Martin Carroll – Photo supplied.

Martin Carroll, a local 46 year old Waikato policeman, is also a silversmith renowned for his work. Silversmithing is the art of forming silver into large items and Martin does his work on his days off from the police force.

“Those days off can’t come round quick enough!” said Martin. “There’s an amazing feeling when you start with a large piece of flat silver and start creating it into a work of art. It’s amazing to see people’s ideas come to life. When I’m in my workshop the hours fly past so quickly. It really is not the work place but the joy place for me.”

Martin wanted to be a photographer but couldn’t get into the course. “The college said they had places on the silversmithing course so I thought why not!
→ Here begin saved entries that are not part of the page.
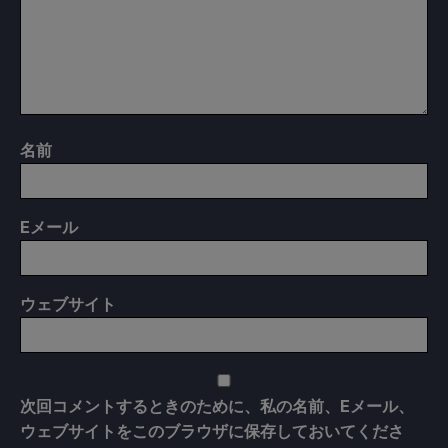
名前
E
メール
ウェブサイト
次回コメントするときのために、私の名前、Eメール、
ウェブサイトをこのブラウザに保存しておいてくださ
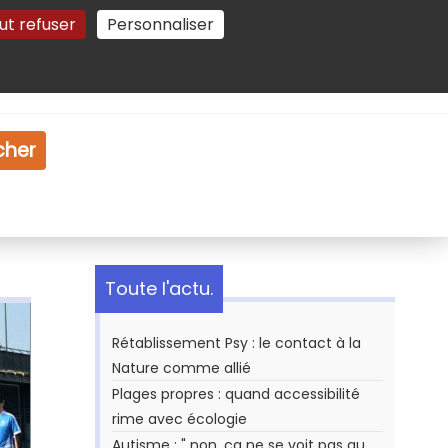
ut refuser
Personnaliser
Gestion des cookies
e
Vidéo
Dossiers
cher
Toute l'actu.
Rétablissement Psy : le contact à la
Nature comme allié
Plages propres : quand accessibilité
rime avec écologie
Autisme : " non, ça ne se voit pas au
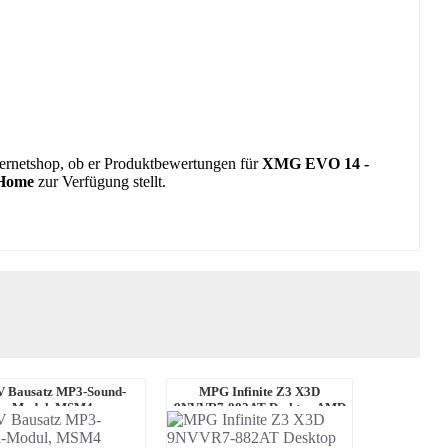
nternetshop, ob er Produktbewertungen für
XMG EVO 14 -
 Home
zur Verfügung stellt.
 Bausatz MP3-Sound-
MPG Infinite Z3 X3D
Modul, MSM4
9NVVR7-882AT Desktop AMD
Ryzen 7 9800X3D, 32 ...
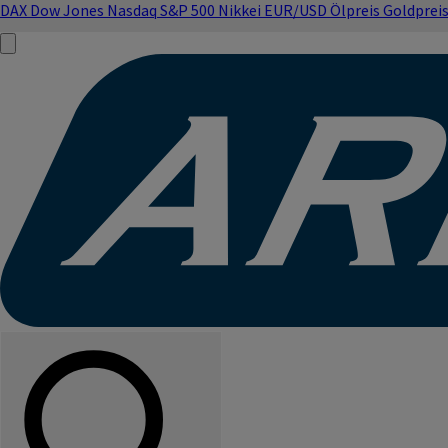
DAX
Dow Jones
Nasdaq
S&P 500
Nikkei
EUR/USD
Ölpreis
Goldprei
People think if you’re a silversmith you’re a jeweller. In reality a silversmith makes large items of silverware and precious metals and a jeweller makes jewellery regardless of the type of metal.”

“I make anything from broaches to trophies. For example, I’ve made a trophy for distinguished service and life membership for the Auckland Coast Guard and a trophy for the Royal Marine Cadets for cadet of the year. All my work is sent to the UK for hallmarking, where it’s stamped with traditional marks certifying the precious metal is genuine, along with the maker’s mark. This makes any piece I work on an antique of the future and a family heirloom.”

Martin grew up in Kent (England) and moved to New Zealand when he was 36. “Silversmithing is a dying trade and like many handcrafts, once it’s lost it will be lost forever. It’s important we keep it going by teaching the young and those who wish to learn the skill. Now we’re in a throw away society people think something can be made or repaired in an hour or two. It’s not until they come see or try it that they really have an appreciation of just how long it takes to make a bespoke item.”

“I run silversmithing courses from my workshop. Students comment on how easy I make it look hammering the metal. Then they have a go and realise it’s not just about hammering the metal. There are many other things they need to know. This is one of the many disciplines that make being a silversmith so specialised and skilled.”